*Activity:*
Look for "qbar" in the records and copy every line that has it.

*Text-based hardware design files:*
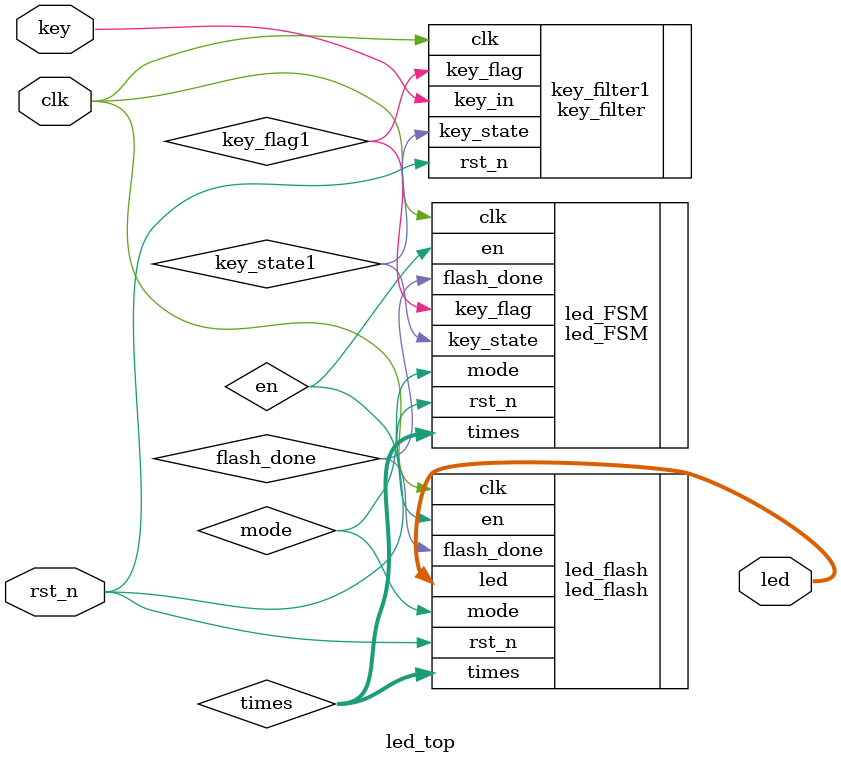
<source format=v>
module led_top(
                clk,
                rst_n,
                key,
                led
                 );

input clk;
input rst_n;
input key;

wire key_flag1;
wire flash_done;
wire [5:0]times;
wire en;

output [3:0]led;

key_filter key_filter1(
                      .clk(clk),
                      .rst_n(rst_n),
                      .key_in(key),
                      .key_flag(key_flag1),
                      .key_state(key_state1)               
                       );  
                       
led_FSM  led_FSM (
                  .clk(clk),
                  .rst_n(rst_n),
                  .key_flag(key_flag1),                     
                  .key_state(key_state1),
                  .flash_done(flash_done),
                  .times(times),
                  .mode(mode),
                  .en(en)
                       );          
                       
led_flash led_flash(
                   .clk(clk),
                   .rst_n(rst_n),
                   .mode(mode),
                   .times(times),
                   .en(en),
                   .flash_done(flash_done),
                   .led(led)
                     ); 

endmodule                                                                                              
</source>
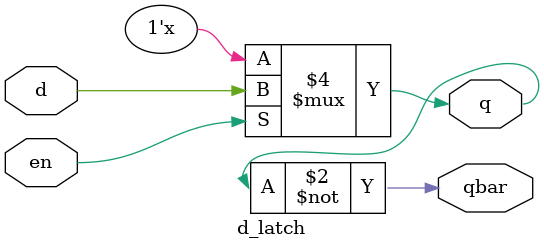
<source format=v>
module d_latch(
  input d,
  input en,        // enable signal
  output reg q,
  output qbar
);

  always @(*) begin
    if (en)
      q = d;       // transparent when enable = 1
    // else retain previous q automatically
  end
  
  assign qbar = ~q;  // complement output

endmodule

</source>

--

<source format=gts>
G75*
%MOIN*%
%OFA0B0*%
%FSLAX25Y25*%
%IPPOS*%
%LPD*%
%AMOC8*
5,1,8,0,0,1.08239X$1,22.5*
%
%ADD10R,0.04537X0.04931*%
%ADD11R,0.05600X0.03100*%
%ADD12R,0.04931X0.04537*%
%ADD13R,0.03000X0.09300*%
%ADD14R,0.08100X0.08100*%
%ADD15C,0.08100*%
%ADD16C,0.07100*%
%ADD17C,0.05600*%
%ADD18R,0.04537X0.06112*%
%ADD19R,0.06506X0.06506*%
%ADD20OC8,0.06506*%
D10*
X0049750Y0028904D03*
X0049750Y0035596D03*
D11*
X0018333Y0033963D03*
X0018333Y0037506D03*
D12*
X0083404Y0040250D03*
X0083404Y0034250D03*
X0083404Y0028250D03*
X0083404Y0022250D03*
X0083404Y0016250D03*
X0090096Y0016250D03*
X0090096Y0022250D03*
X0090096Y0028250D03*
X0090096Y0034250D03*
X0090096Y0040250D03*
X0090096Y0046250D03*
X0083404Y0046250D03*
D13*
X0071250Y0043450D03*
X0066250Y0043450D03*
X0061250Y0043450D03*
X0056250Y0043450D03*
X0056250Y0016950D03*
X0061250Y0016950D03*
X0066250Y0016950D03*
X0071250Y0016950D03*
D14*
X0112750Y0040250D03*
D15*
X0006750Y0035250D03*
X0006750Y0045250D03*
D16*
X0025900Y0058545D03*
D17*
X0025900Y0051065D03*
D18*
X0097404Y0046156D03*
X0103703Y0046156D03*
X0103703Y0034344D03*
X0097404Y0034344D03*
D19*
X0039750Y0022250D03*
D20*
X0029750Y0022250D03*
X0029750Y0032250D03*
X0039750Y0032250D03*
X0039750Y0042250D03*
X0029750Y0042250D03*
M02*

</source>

==

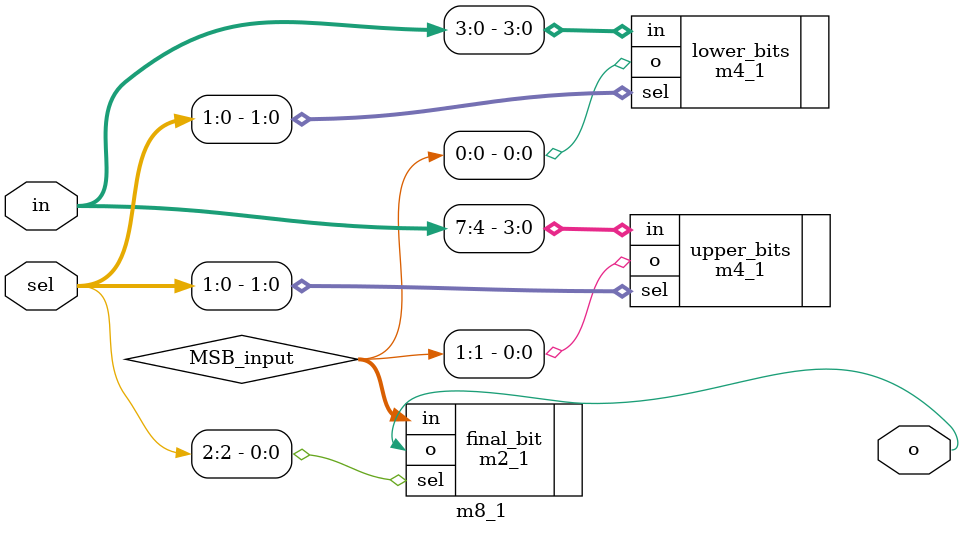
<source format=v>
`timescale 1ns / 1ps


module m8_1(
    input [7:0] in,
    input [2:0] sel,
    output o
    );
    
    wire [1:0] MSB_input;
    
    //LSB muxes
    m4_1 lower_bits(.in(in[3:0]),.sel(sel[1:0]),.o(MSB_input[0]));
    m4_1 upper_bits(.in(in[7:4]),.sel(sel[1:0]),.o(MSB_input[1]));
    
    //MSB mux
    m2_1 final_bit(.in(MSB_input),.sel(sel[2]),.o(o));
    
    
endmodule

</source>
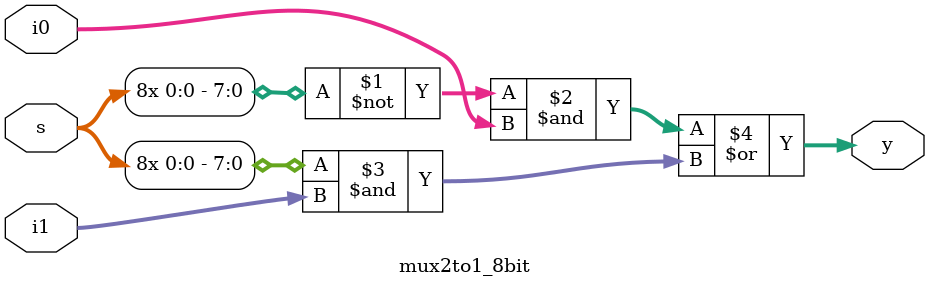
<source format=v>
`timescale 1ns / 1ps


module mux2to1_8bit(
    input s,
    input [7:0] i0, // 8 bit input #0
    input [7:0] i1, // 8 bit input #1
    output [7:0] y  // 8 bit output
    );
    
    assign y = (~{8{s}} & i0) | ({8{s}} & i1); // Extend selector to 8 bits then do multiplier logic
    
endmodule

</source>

*Solution:*
  output qbar
  assign qbar = ~q;  // complement output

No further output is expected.